***** Supplied data

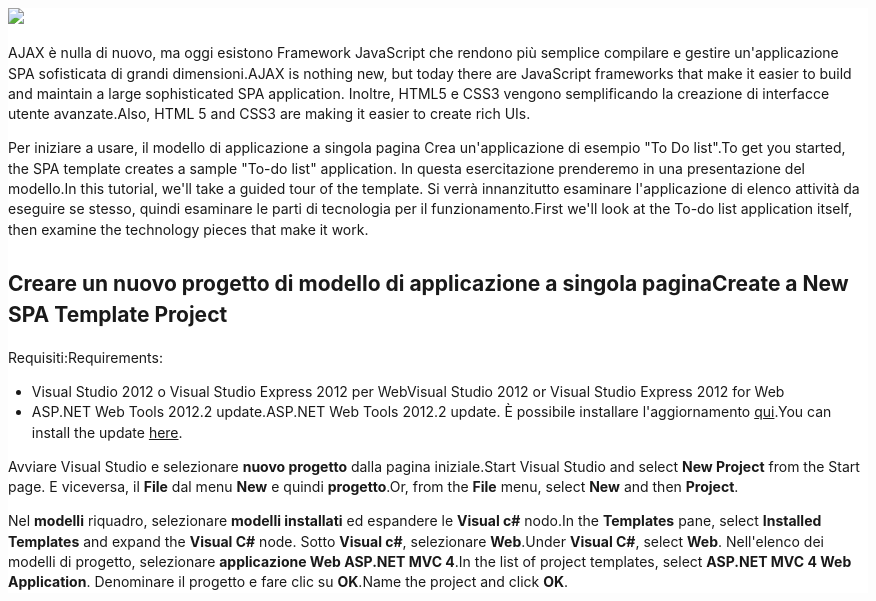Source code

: ![](knockoutjs-template/_static/image1.png)

<span data-ttu-id="6de7e-111">AJAX è nulla di nuovo, ma oggi esistono Framework JavaScript che rendono più semplice compilare e gestire un'applicazione SPA sofisticata di grandi dimensioni.</span><span class="sxs-lookup"><span data-stu-id="6de7e-111">AJAX is nothing new, but today there are JavaScript frameworks that make it easier to build and maintain a large sophisticated SPA application.</span></span> <span data-ttu-id="6de7e-112">Inoltre, HTML5 e CSS3 vengono semplificando la creazione di interfacce utente avanzate.</span><span class="sxs-lookup"><span data-stu-id="6de7e-112">Also, HTML 5 and CSS3 are making it easier to create rich UIs.</span></span>

<span data-ttu-id="6de7e-113">Per iniziare a usare, il modello di applicazione a singola pagina Crea un'applicazione di esempio "To Do list".</span><span class="sxs-lookup"><span data-stu-id="6de7e-113">To get you started, the SPA template creates a sample "To-do list" application.</span></span> <span data-ttu-id="6de7e-114">In questa esercitazione prenderemo in una presentazione del modello.</span><span class="sxs-lookup"><span data-stu-id="6de7e-114">In this tutorial, we'll take a guided tour of the template.</span></span> <span data-ttu-id="6de7e-115">Si verrà innanzitutto esaminare l'applicazione di elenco attività da eseguire se stesso, quindi esaminare le parti di tecnologia per il funzionamento.</span><span class="sxs-lookup"><span data-stu-id="6de7e-115">First we'll look at the To-do list application itself, then examine the technology pieces that make it work.</span></span>

## <a name="create-a-new-spa-template-project"></a><span data-ttu-id="6de7e-116">Creare un nuovo progetto di modello di applicazione a singola pagina</span><span class="sxs-lookup"><span data-stu-id="6de7e-116">Create a New SPA Template Project</span></span>

<span data-ttu-id="6de7e-117">Requisiti:</span><span class="sxs-lookup"><span data-stu-id="6de7e-117">Requirements:</span></span>

- <span data-ttu-id="6de7e-118">Visual Studio 2012 o Visual Studio Express 2012 per Web</span><span class="sxs-lookup"><span data-stu-id="6de7e-118">Visual Studio 2012 or Visual Studio Express 2012 for Web</span></span>
- <span data-ttu-id="6de7e-119">ASP.NET Web Tools 2012.2 update.</span><span class="sxs-lookup"><span data-stu-id="6de7e-119">ASP.NET Web Tools 2012.2 update.</span></span> <span data-ttu-id="6de7e-120">È possibile installare l'aggiornamento [qui](https://www.microsoft.com/web/handlers/webpi.ashx?command=getinstallerredirect&appid=ASPDOTNETandWebTools2012_2).</span><span class="sxs-lookup"><span data-stu-id="6de7e-120">You can install the update [here](https://www.microsoft.com/web/handlers/webpi.ashx?command=getinstallerredirect&appid=ASPDOTNETandWebTools2012_2).</span></span>

<span data-ttu-id="6de7e-121">Avviare Visual Studio e selezionare **nuovo progetto** dalla pagina iniziale.</span><span class="sxs-lookup"><span data-stu-id="6de7e-121">Start Visual Studio and select **New Project** from the Start page.</span></span> <span data-ttu-id="6de7e-122">E viceversa, il **File** dal menu **New** e quindi **progetto**.</span><span class="sxs-lookup"><span data-stu-id="6de7e-122">Or, from the **File** menu, select **New** and then **Project**.</span></span>

<span data-ttu-id="6de7e-123">Nel **modelli** riquadro, selezionare **modelli installati** ed espandere le **Visual c#** nodo.</span><span class="sxs-lookup"><span data-stu-id="6de7e-123">In the **Templates** pane, select **Installed Templates** and expand the **Visual C#** node.</span></span> <span data-ttu-id="6de7e-124">Sotto **Visual c#**, selezionare **Web**.</span><span class="sxs-lookup"><span data-stu-id="6de7e-124">Under **Visual C#**, select **Web**.</span></span> <span data-ttu-id="6de7e-125">Nell'elenco dei modelli di progetto, selezionare **applicazione Web ASP.NET MVC 4**.</span><span class="sxs-lookup"><span data-stu-id="6de7e-125">In the list of project templates, select **ASP.NET MVC 4 Web Application**.</span></span> <span data-ttu-id="6de7e-126">Denominare il progetto e fare clic su **OK**.</span><span class="sxs-lookup"><span data-stu-id="6de7e-126">Name the project and click **OK**.</span></span>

**********

### Prompt
Across the entries above, how many lines include "modello"? State only that number.

### Answer for this exercise
2